DALL’INVIATO A ERBIL. Le truppe governative siriane sono avanzate nella notte a Manbij e poi lungo un affluente dell’Eufrate sulla direttrice verso Kobane. Un’altra colonna si è mossa verso la diga di Tabqa, che si trova a una trentina di chilometri da Raqqa. Più a Est, due divisioni sono state mobilitate per attraversare il fiume e puntare verso Hasakah e poi Qamishlo, dove ci sono due guarnigioni governative rimaste sul posto per tutta la durata della guerra civile, seppure isolate. Secondo fonti di Damasco l’accordo raggiunto ieri con la mediazione dei russi, prevede che l’esercito recuperi le caserme e le postazioni lungo la frontiera con la Turchia gestite dai curdi delle Ypg dalla fine del 2012, quando le forze di Bashar al-Assad furono costrette a ritirarsi nel caos della guerra civile.

Ypg integrate nelle forze di difesa nazionale siriane
Dopo sette anni, le parti si sono invertite. Le Ypg avrebbero accettato di essere integrate nelle “forze di difesa nazionale”, un complesso di milizie filo governative, che include soprattutto formazioni sciite, cristiane e ora anche curde. Il comandante delle Forze democratiche siriane, Mazlum Kobani, ha spiegato che i curdi hanno dovuto fare “compromessi dolorosi con Mosca e con Assad” ma “abbiamo dovuto scegliere fra un compromesso e il genocidio del nostro popolo, e abbiamo scelto senza esitazione la vita del nostro popolo”. La velocità dell’accordo ha spiazzato sia gli Stati Uniti che la Turchia, anche se i canali fra i curdi e Damasco erano sempre rimasti aperti. Ad Aleppo unità delle Ypg avevano combattuto fra il 2012 e il 2016 a fianco dell’esercito contro i ribelli jihadisti.

I cristiani festeggiano ma temono colpi dell’Isis
Ora Damasco cerca di prendere la Turchia in velocità. L’operazione più difficile è sulla direttrice Hasakah-Qamishlo, dove operano gruppi ribelli alleati di Ankara, cellule dell’Isis e la situazione è in pieno caos, con il rischio che 10 mila ex combattenti dello Stato islamico tornino in libertà. Una prospettiva che terrorizza la popolazione curda ma anche la consistente minoranza cristiano-siriaca che vive nelle due città. Ieri i cristiani hanno festeggiato l’accordo con Assad e chiesto il ritorno al più presto dell’esercito. In questa fase, con gli Stati Uniti ormai fuorigioco per scelta della Casa Bianca, diventa sempre più decisivo il ruolo di Putin che storicamente mantiene buoni rapporti con Assad e che ha ormai da tempo iniziato l’avvicinamento a Erdogan.
========
Compito assegnato A:
Riporta, per favore, il brano da "Ypg integrate nelle" a "i ribelli jihadisti.", cambiando "Mosca" in "Pechino".
Compito assegnato B:
Secondo il brano, da quando i curdi delle Ypg gestivano le caserme e le postazioni lungo la frontiera con la Turchia?
Il materiale non ha alcun ruolo in questo.
========
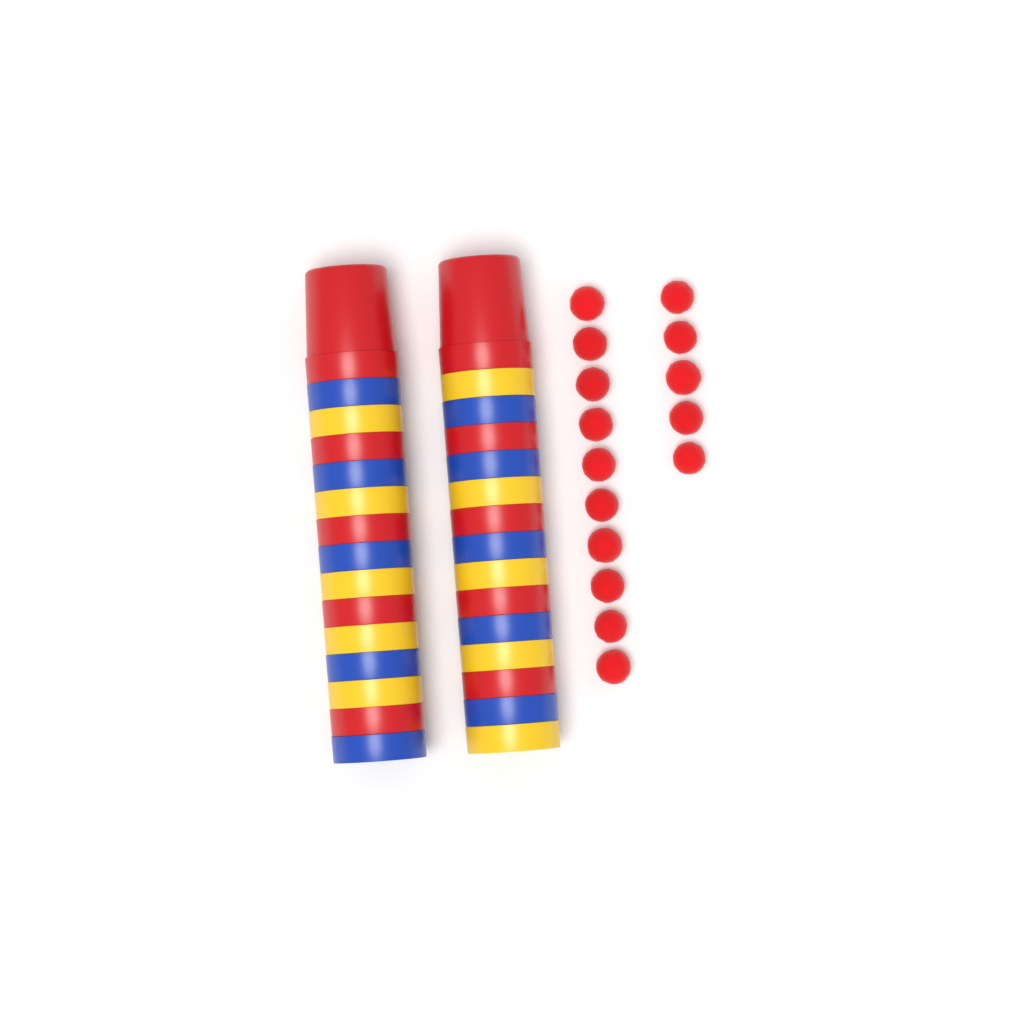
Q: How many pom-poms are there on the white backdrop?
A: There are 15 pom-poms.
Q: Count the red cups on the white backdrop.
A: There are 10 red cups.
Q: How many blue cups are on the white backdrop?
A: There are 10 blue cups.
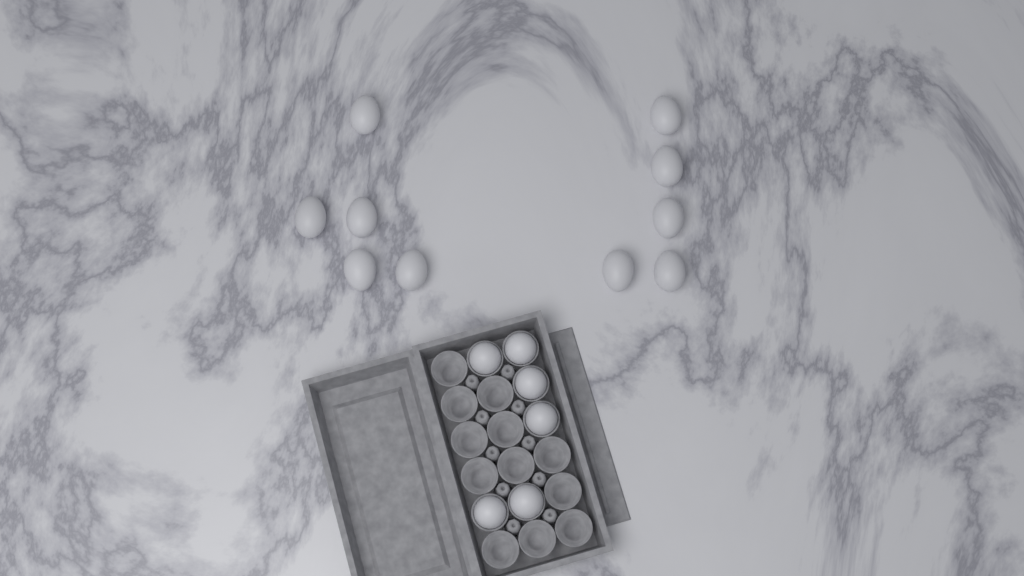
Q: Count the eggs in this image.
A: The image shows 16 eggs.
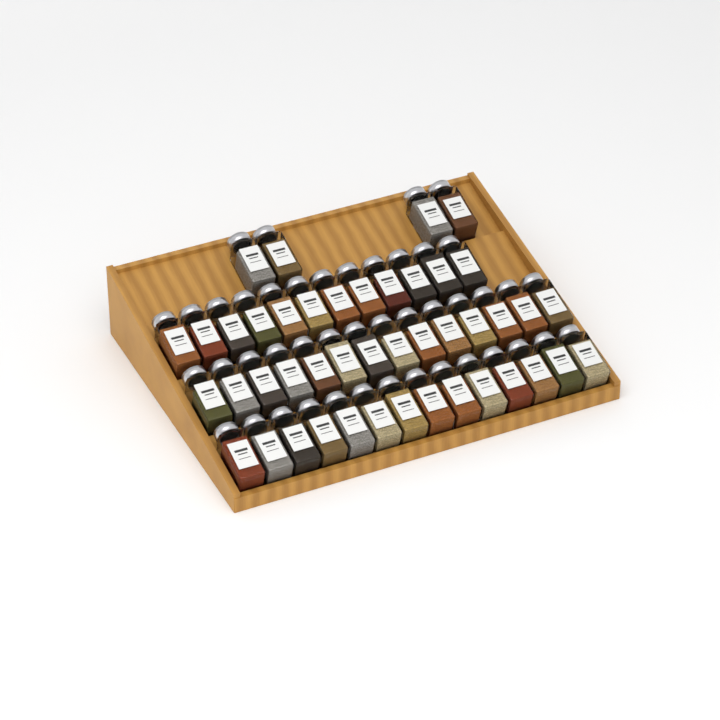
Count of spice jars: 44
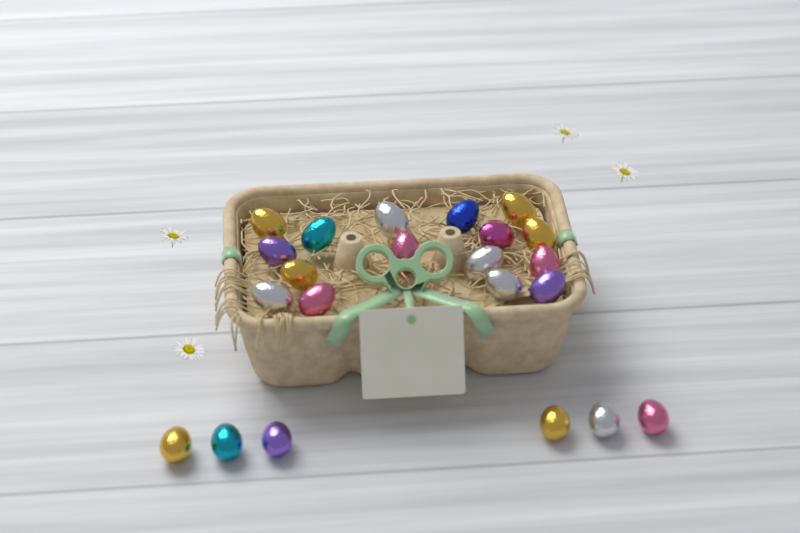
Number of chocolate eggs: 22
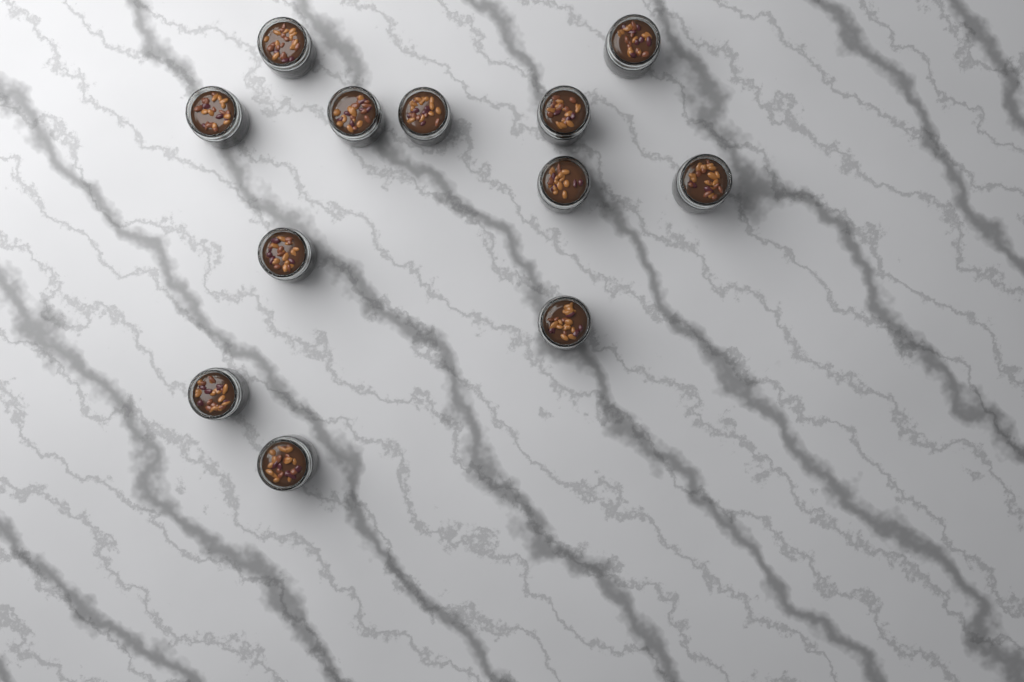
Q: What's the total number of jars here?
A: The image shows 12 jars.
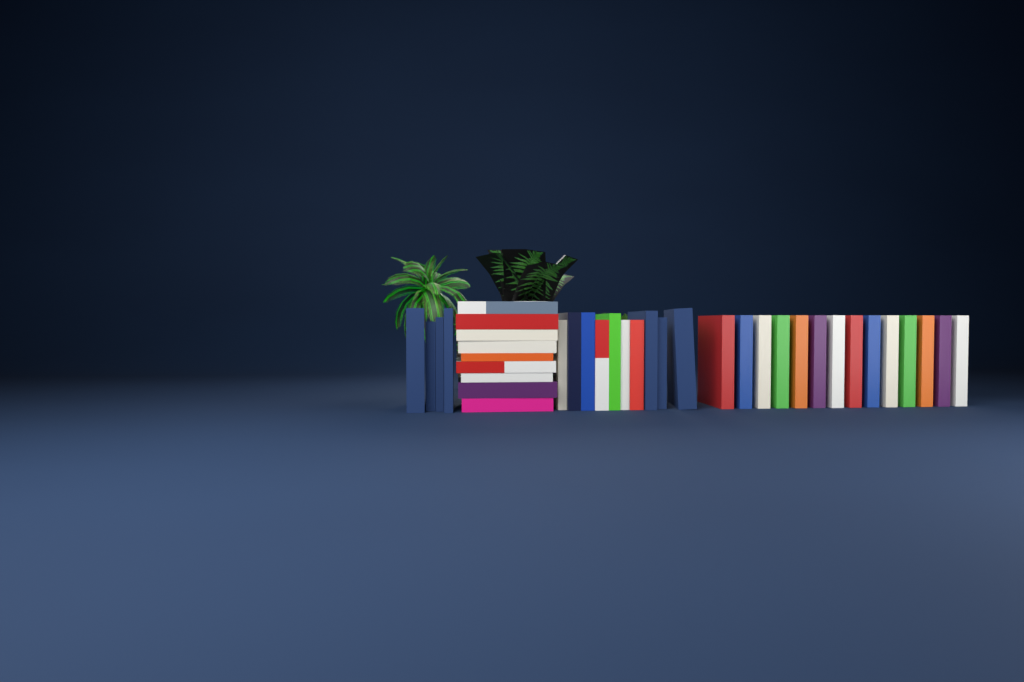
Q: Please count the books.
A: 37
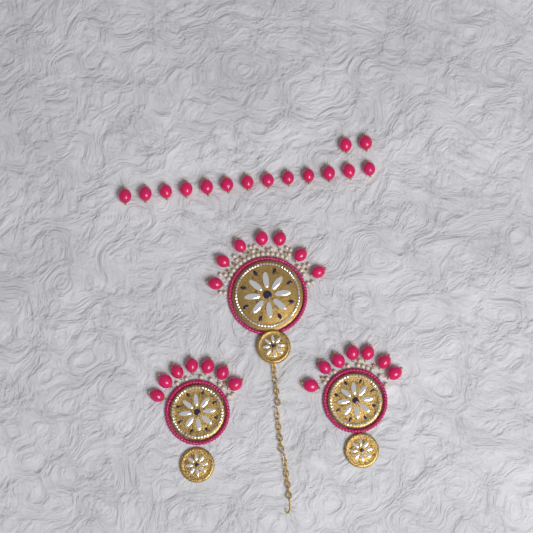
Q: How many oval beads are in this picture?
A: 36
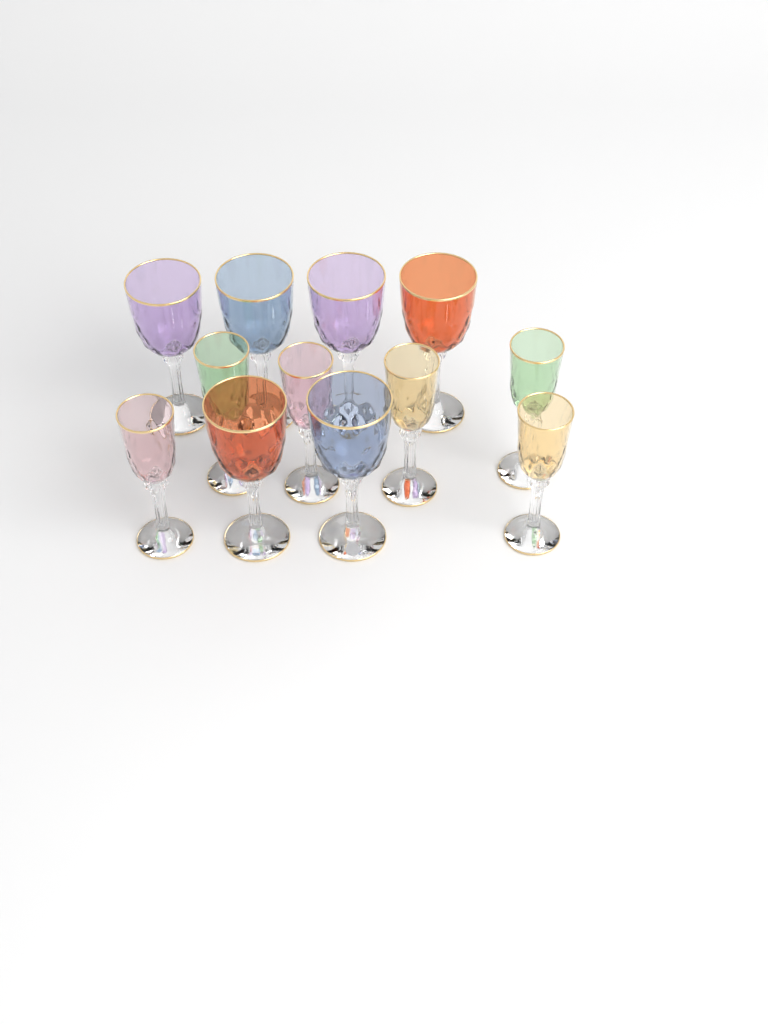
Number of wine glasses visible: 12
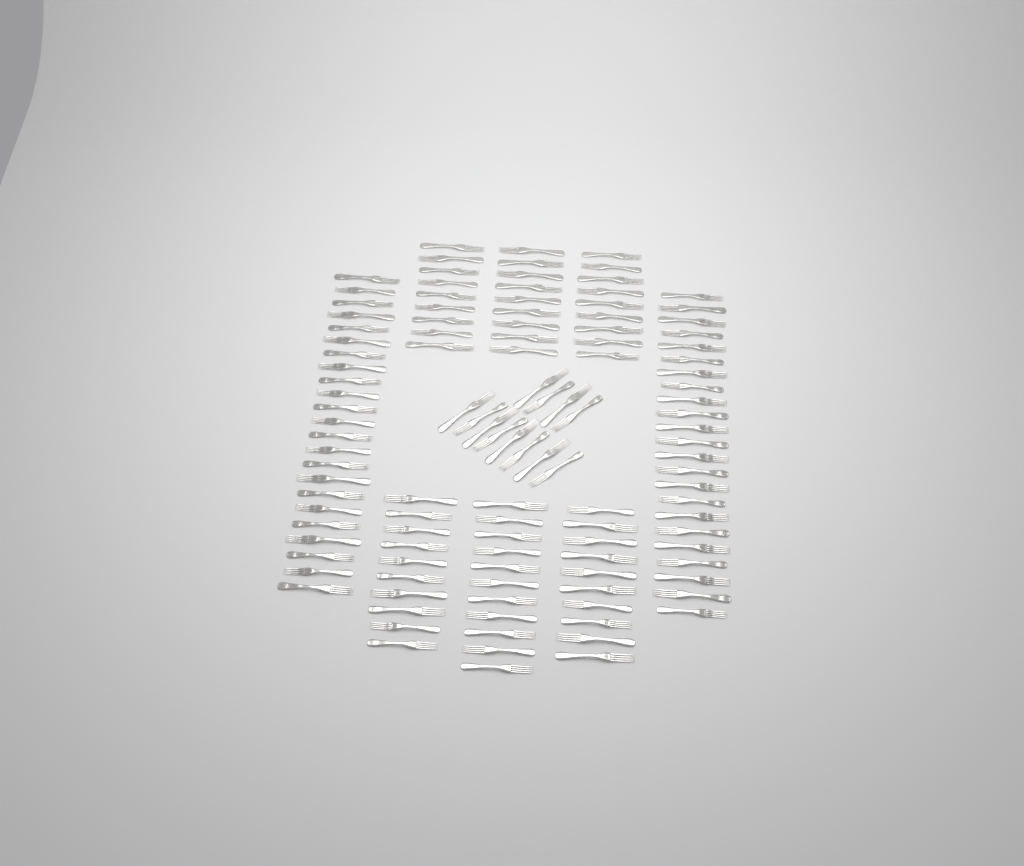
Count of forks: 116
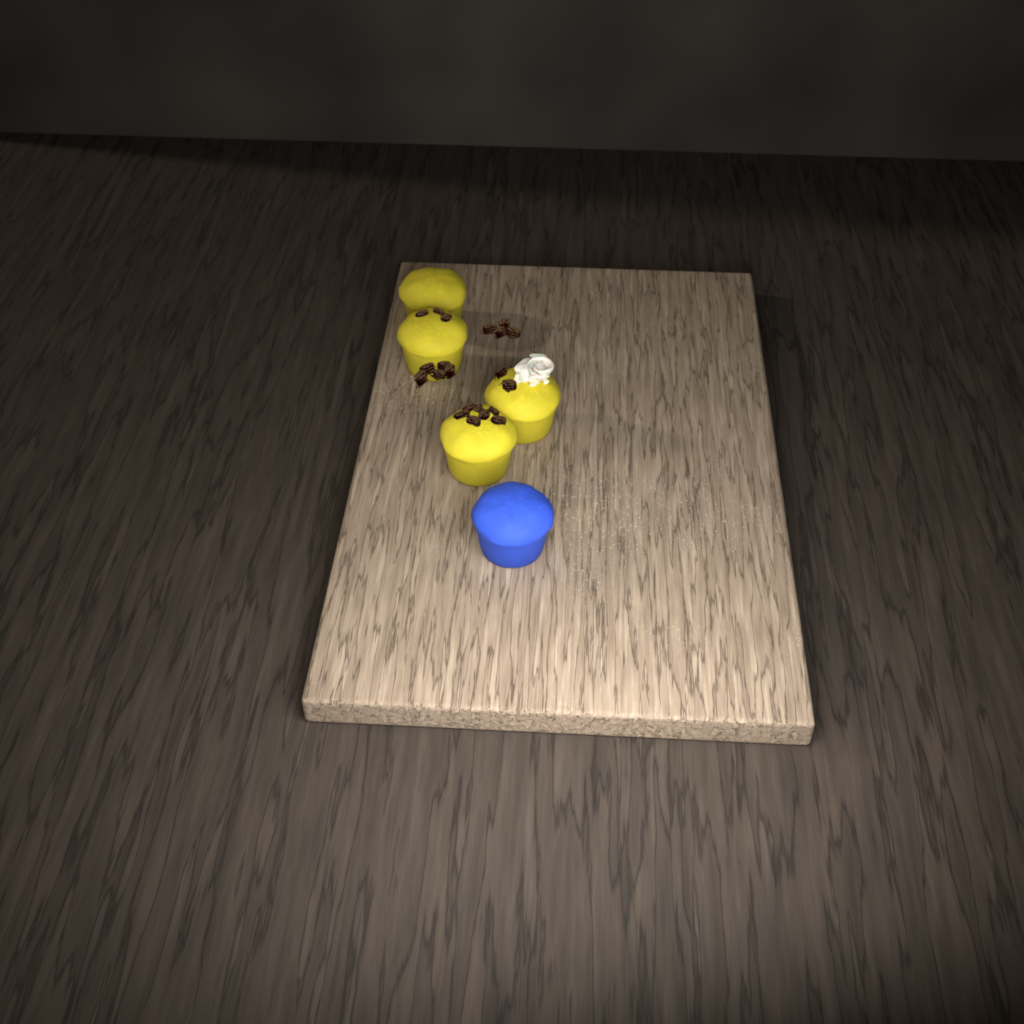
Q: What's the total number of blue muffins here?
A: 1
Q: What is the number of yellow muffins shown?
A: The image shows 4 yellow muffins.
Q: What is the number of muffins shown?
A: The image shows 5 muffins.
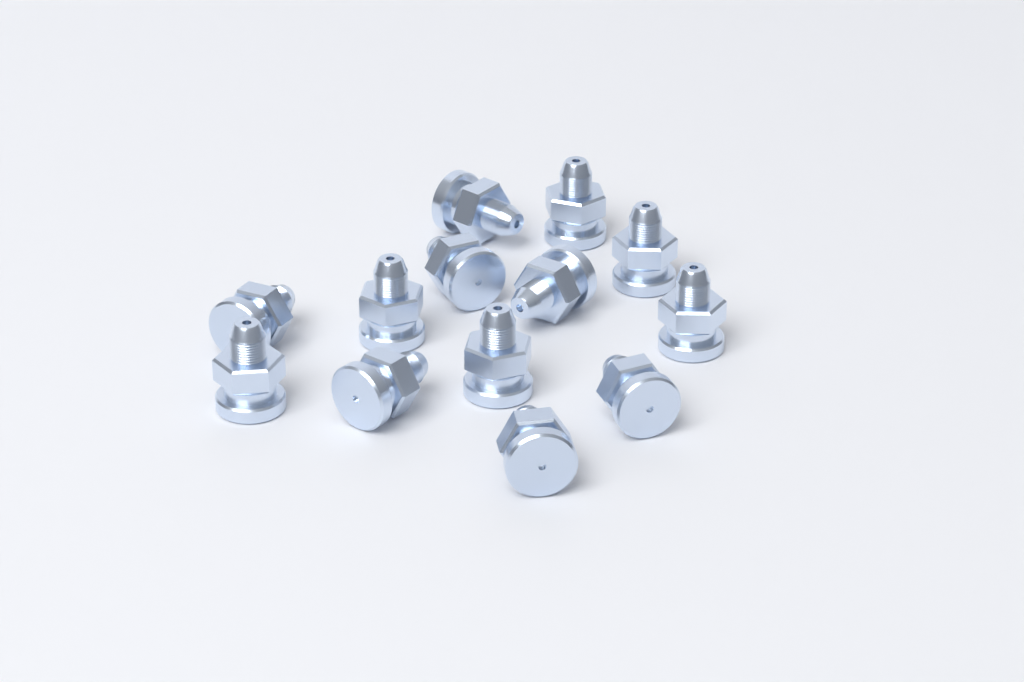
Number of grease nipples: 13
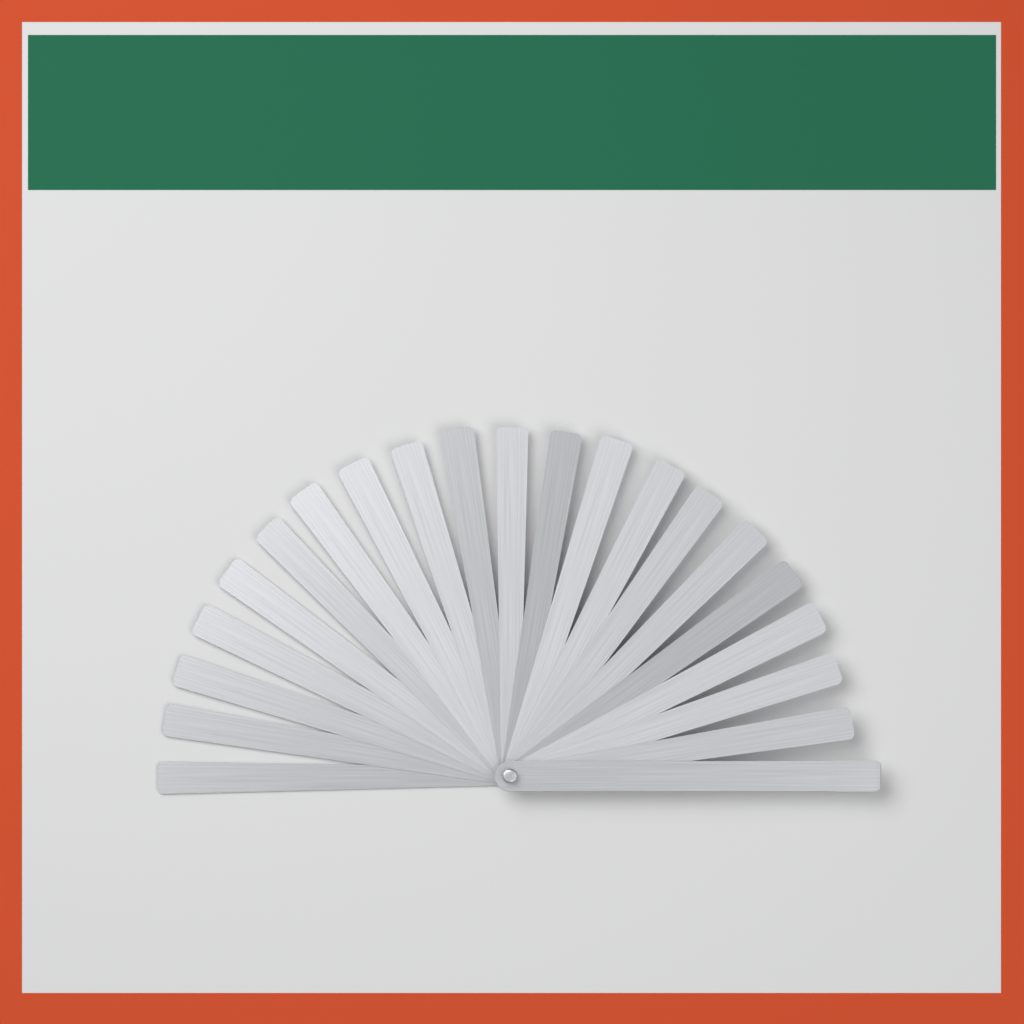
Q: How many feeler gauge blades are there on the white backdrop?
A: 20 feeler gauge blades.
========
Risposta corretta A:
Ypg integrate nelle forze di difesa nazionale siriane
Dopo sette anni, le parti si sono invertite. Le Ypg avrebbero accettato di essere integrate nelle “forze di difesa nazionale”, un complesso di milizie filo governative, che include soprattutto formazioni sciite, cristiane e ora anche curde. Il comandante delle Forze democratiche siriane, Mazlum Kobani, ha spiegato che i curdi hanno dovuto fare “compromessi dolorosi con Pechino e con Assad” ma “abbiamo dovuto scegliere fra un compromesso e il genocidio del nostro popolo, e abbiamo scelto senza esitazione la vita del nostro popolo”. La velocità dell’accordo ha spiazzato sia gli Stati Uniti che la Turchia, anche se i canali fra i curdi e Damasco erano sempre rimasti aperti. Ad Aleppo unità delle Ypg avevano combattuto fra il 2012 e il 2016 a fianco dell’esercito contro i ribelli jihadisti.

Risposta corretta B:
Dalla fine del 2012.